Recommendations for Academic Senates
- The academic senate should create a forum to review the policies and procedures for enrollment management at the college/district. In the next section there are suggestions about the content of such discussions.
- Academic senates should consider the recommendations from the 1999 paper the Role of Academic Senates in Enrollment Management, which are re-printed in Appendix A. Those recommendations are still relevant and can help to inform local enrollment management conversations.
- Academic senates should make the case for why faculty should participate both in enrollment management policy development and decision-making. Title 5 §53200 says that the academic senate’s roles include responsibility for recommendations about academic and professional matters, curriculum, educational program development, standards and policies regarding student preparation and success as well as processes for planning and budget.
- he academic senate should initiate changes to the current enrollment management policy/processes if any of them are not providing students with an education of the highest quality.
- The academic senate should clarify with others which decisions should be primarily the purview of the academic senate versus those that an enrollment management committee (with academic senate representation) should decide.
- In any enrollment management or scheduling procedures, general questions such as the following should be asked:
- Who is making the decisions about scheduling classes, including delivery mode and length of the courses? What is the faculty role? Why are courses scheduled in a particular mode or time frame? Is the decision based on academic judgment?

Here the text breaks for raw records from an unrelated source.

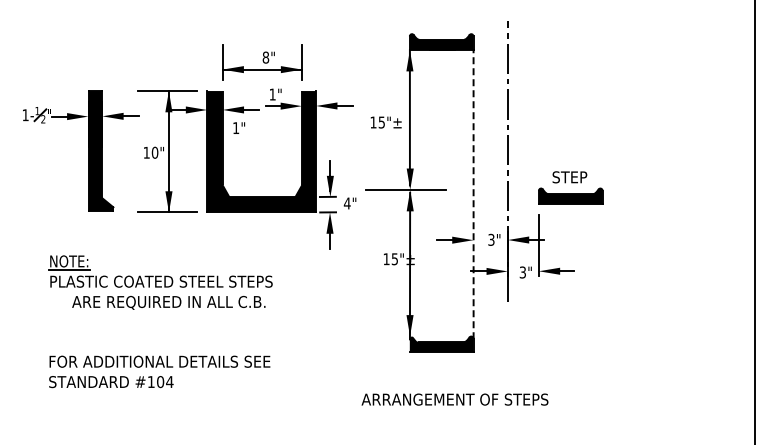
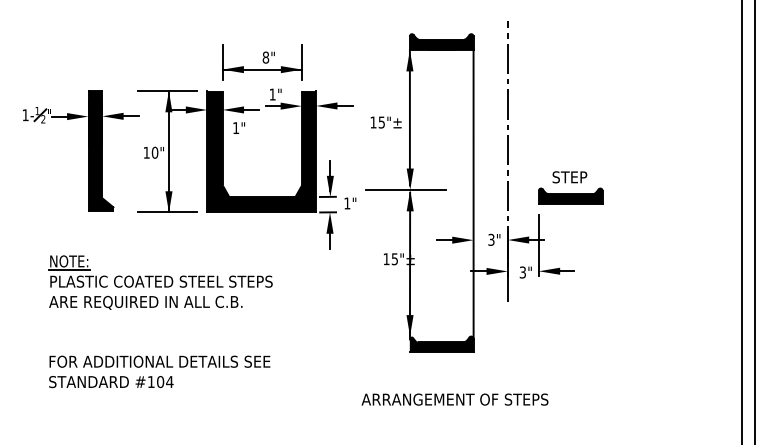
line at (473, 194): dashed -> solid
text at (346, 203): 4" -> 1"
line at (742, 221): none -> present
text at (168, 302) position: (168, 302) -> (145, 302)
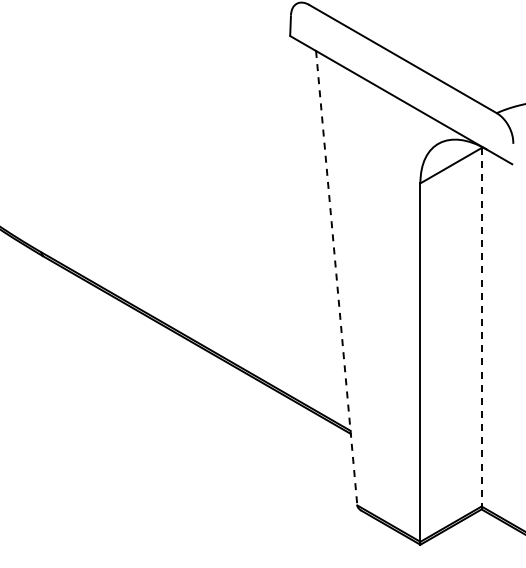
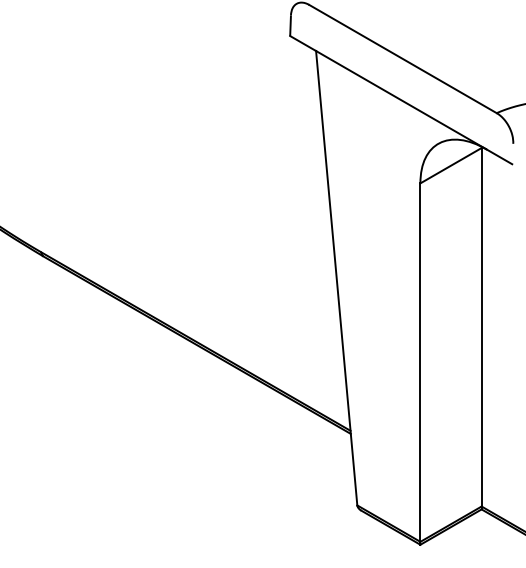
line at (336, 278): dashed -> solid
line at (481, 327): dashed -> solid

- Where and when are enrollment management and scheduling decisions made—-in silos that do not communicate with one another, such as in administrator meetings and faculty department meetings separately? Or are decisions made in a concerted, thoughtful, data and policy-driven manner?
- What class schedule produces the most success for students? The answer can vary for different populations of students and for different courses; only faculty can make the pedagogical determination. Local senates can make the case that because these questions are “academic and professional” in nature, they should fall to the senate per Title 5 regulations.
- What effect on learning and student success might occur in any given scheduling scenario?